## Stated problem A
Name every person mentioned in the Los Angeles Olympics excerpt.
## Stated problem B
According to the Los Angeles Olympics excerpt, since what year has the NOlympics LA coalition been coordinating local advocacy?
## Stated problem C
Carry on writing the Los Angeles Olympics excerpt from the point at which it stops.

## Text excerpt
..............................
While local officials insist the 16-day sporting spectacle will be safe and celebratory, critics fear Trump’s administration could use the summer games to escalate immigration raids, quell protests and clear homeless encampments.

Eric Sheehan of the NOlympics LA coalition, which has been coordinating local advocacy since 2017, said they expect Trump will send troops into LA in the run-up to the games. “That is an image he would love,” he said. Trump has publicly suggested as much, saying in August: “We’ll do anything necessary to keep the Olympics safe, including using our national guard or military.”

Security is a top concern. The 2028 Olympic Games will be the largest in modern history – what organizers have described as the “operational equivalent of seven Super Bowls a day for 30 days”. Last year, the LA Games were designated a National Special Security Event (NSSE), placing the US Secret Service in charge of security coordination for the LA28. Security planning is already underway, says the agency.

While the federal government plays a necessary role in providing security, Boykoff warns that the NSSE designation can help “till the political soil for the advancement of even more intensified militarization.

“Lacquer on top of that a highly erratic president who is deeply committed to leveraging sports events like the World Cup and the Olympics to his political advantage,” he said, “and you’ve got a real hornet’s nest of trouble for the local population.”

Among Angelenos’ worries: the sprawling deportation campaign that’s been at the heart of Trump’s second term and has swept up long-settled immigrants, lawful residents and even US citizens across the region. Meanwhile, the administration’s aggressive border policies have not only sparked anxieties among athletes and visitors over their visas, but also fears that they could get ensnared in domestic immigration enforcement operations.

New Jersey congresswoman Nellie Pou, a Democrat leading the Olympic oversight efforts in Congress, said at a hearing that she is concerned the “administration’s treatment of immigrants has sent a message to the world that: ‘You are not welcome here’”.

Trump’s immigration crackdown and his trade wars have already disrupted international tourism to the US. Stories of travelers denied entry or detained have fueled concerns about safety, security and long visa wait times. Citizens of 12 countries are currently not allowed to travel to the US at all, and there are restrictions on seven more.
..............................
## Dataset content
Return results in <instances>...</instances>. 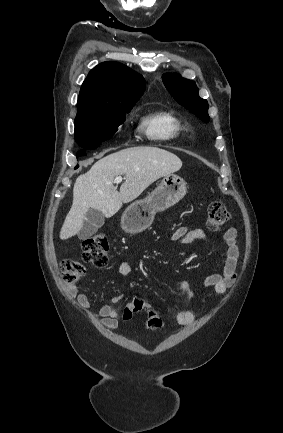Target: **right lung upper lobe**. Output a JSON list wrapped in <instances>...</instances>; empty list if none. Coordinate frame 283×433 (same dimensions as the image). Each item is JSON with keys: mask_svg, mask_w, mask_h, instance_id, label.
..............................
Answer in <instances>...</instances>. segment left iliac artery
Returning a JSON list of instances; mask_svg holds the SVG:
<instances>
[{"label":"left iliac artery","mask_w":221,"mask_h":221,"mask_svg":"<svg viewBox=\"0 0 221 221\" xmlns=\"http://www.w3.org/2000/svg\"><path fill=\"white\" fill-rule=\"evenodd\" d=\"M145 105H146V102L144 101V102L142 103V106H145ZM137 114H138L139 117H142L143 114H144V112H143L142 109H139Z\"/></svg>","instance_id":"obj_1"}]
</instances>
..............................
## Written response A
Trump, Eric Sheehan, Boykoff, Nellie Pou

## Written response B
Since 2017.

## Written response C
A state department official said the US will allow into the country “any athlete or member of an athletic team, including coaches, persons performing a necessary support role, and immediate relatives”, traveling for the LA Games, but noted that “the exception does not apply to fans or spectators”.

Related: LA28 to break longstanding tradition with corporate venue names at Games

Still, a string of denials for international athletes seeking to compete or train in the US, including members of the Senegal women’s national basketball team and a Brazilian table tennis star who said he was told he was not eligible for a visa waiver because he had previously played in a tournament in Cuba, has done little to calm jitters.

Administration officials have downplayed concerns that Trump’s immigration and travel policies will affect the games.

“International visitors who legally come to the United States for the Olympics have nothing to worry about,”said DHS assistant secretary Tricia McLaughlin. “What makes someone a target for immigration enforcement is whether or not they are illegally in the US – full stop. Speculation to the contrary is ill-informed.”

Trump, speaking at the UN general assembly in New York earlier this month, said he hopes “countless people from all over the globe” will come to the US for the upcoming World Cup and Olympic Games.

‘I have a lot at stake’

Since Trump’s return to power, Olympic organizers in LA have largely taken a diplomatic approach, heaping flattery – and even medals – on the famously mercurial president. It’s a dynamic that appears to be shaped, at least in part, by a shared sense of mutually assured destruction. Trump’s legacy – and, critics argue, his ego –may be the games’ best insurance policy.

“I have a lot at stake,” Trump said in August. “Because I’m the one that got the Olympics.”

Days before Trump was sworn in, Wasserman, the LA28 chair, made a pilgrimage to Mar-a-Lago, where Trump reportedly assured him that “these are America’s Olympics” and pledged to help “make them the greatest games”.

Wasserman, an entertainment executive and sports agent who has donated prolifically to Democratic candidates and causes, though more recently began making contributions to Republicans as well, has repeatedly and publicly thanked Trump for his support for the LA Games, which began even before the city won the bid.

At a White House event in August, where signage merged the presidential seal and the LA28 Olympic logo, Wasserman presented Trump with a box of medals from the 1984 Games. “Can I say I won them athletically?” Trump quipped.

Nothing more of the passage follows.